Any truth to this? Peter Boyer in the New Yorker again:
A sizable proportion of Opus Dei members, under the guidance of a spiritual director, voluntarily take up the practice of corporal mortification, wearing the cilice for two hours most days and using the discipline. (Both items are produced in monasteries.) Father William Stetson, who runs the Catholic Information Center, in Washington, D.C., and who joined Opus Dei in the mid-nineteen-fifties, when he was at Harvard Law School, says that he learned the larger meaning of corporal mortification the first week he joined. "I understood that what was being demanded of me was an ascetical practice," he says. "Not just the cilice and the disciplines but an austerity of life, living in the middle of the world." Stetson and others frequently point out that corporal mortification, which may seem a throwback to medieval mysticism, was not uncommon even among recent exemplars of spiritual piety. Mother Teresa of Calcutta wore a cilice and used the discipline, telling her Sisters, ''If I am sick, I take five strokes. I must feel its need in order to share in the Passion of Christ and the sufferings of our poor."
Kinky? Serious? Life denying? Humbling. Let an obscure anti-Christian philosopher, Friedrich Nietzsche, have the last word:
"Suffering itself becomes contagious.... In Christianity...the body is despised.... Hatred of the senses, of the joy of the senses, of joy in general is Christian."
Posted by Mitchell Stephens at May 19, 2006 9:52 PM
Comments
This is beyond kinky and seriously sick in my view.

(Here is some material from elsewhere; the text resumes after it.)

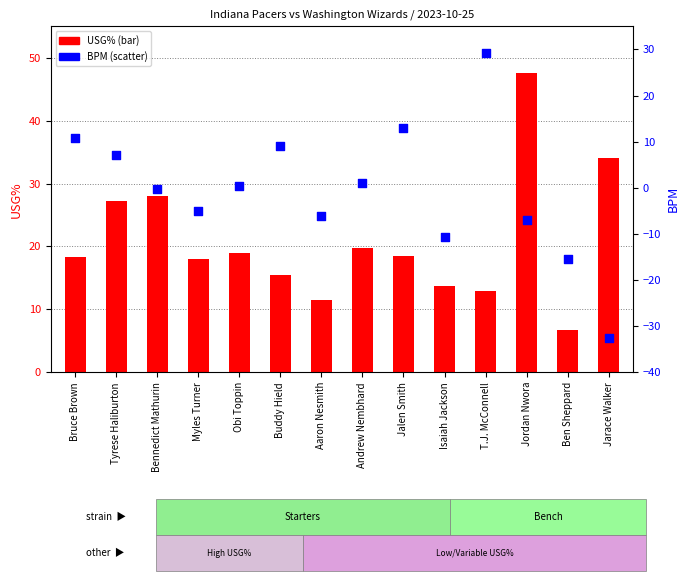

What are all the series names shown in the legend?

USG%, BPM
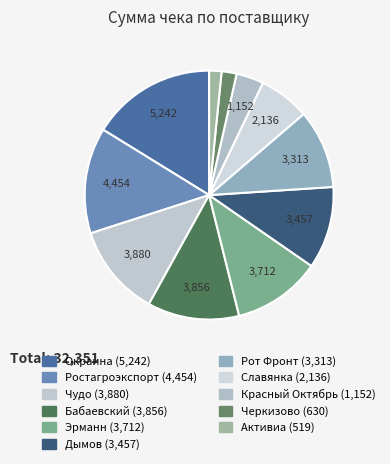

True or false: Дымов accounts for 11% of the total.

True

I was raised Catholic and when I started in college, my ultra-Catholic mother tried to talk me into staying at an Opus Dei residence just outside the campus. "Think how convenient it'll be!" Later on there were news stories about bizarre practices and brainwashing at the same residence.
I often wonder how much this sort of masochism is connected with rejection of sex and/or inordinate squeamishness about sex. It seems to me that if you suppress your sexual urges, they spill over into other outlets, often in unhealthy ways.
Posted by: No More Mr. Nice Guy! at May 20, 2006 8:32 PM
This is the funniest--and most ill-informed--blog I've read in a long time.
Nietsche was certainly right on this one--arrogance breeds faithlessness...(Einstein had a word or two on the subject, as well, as did Pastuer...) Which just goes to show--not all those who get an education actually use it to reason!
Thanks for the laugh, boys. ;o)
Posted by: Miki Tracy at May 21, 2006 8:25 PM
Nietzsche had more to say about asceticism, which he admired as a paragon of "self-overcoming." Comfort may be commonsensical to us.
Fasts and some mild austerities (like abstention from sex, or washing not for comfort but only cleanliness, on Yom Kippur) aside, ascetic practices have AFAIK disappeared from Judaism. You do read, e.g. in I.B. Singer stories, about Jewish penitents in der heimishe Welt putting stones in their shoes and bolting their food so they wouldn't savor it, but that's gone with the Welt.
A naturalistic tack might be useful here: do ascetics get a kick from endorphins the painful practices elicit?
Posted by: Dabodius at May 21, 2006 11:40 PM
It is so sick that people are still using their bodies to mutilate it in the name of Jesus... a cilice and punishemnt are sick acts that only the devil or any other force can tell or guide a human being into doing... I am so sick of all the catholic/political religion misguidance, of their economical power, of their sick political power and above all of their boasting behavior "of we know all and we are the best" more movies like The Da Vinci code should come out so all of us in the world notice and learn what they are all about... sick
Posted by: Adelina Leon at May 24, 2006 1:36 PM
I cannot speak for Atheists but I can speak for the ill informed; we are arrogantly happy to give Miki Tracey a good laugh (we aren't all boys). You evidently don't get out much.
Posted by: Jay Saul at May 24, 2006 3:32 PM
I would just like to thank you for giving a very informative post about the ever so secretive opus dei. This cleared up a lot of misconceptions that I had about the organization and the self-masochism that goes along with it.
Posted by: renee madelin at June 4, 2006 10:33 PM
Oh please. Any of you who believe this stuff need to go to the Opus Dei website. If you saw the real cilice and Discipline, you would just laugh. The Da Vince Code exaggerates, as is expected for a movie. Try educating yourselves before making judgements.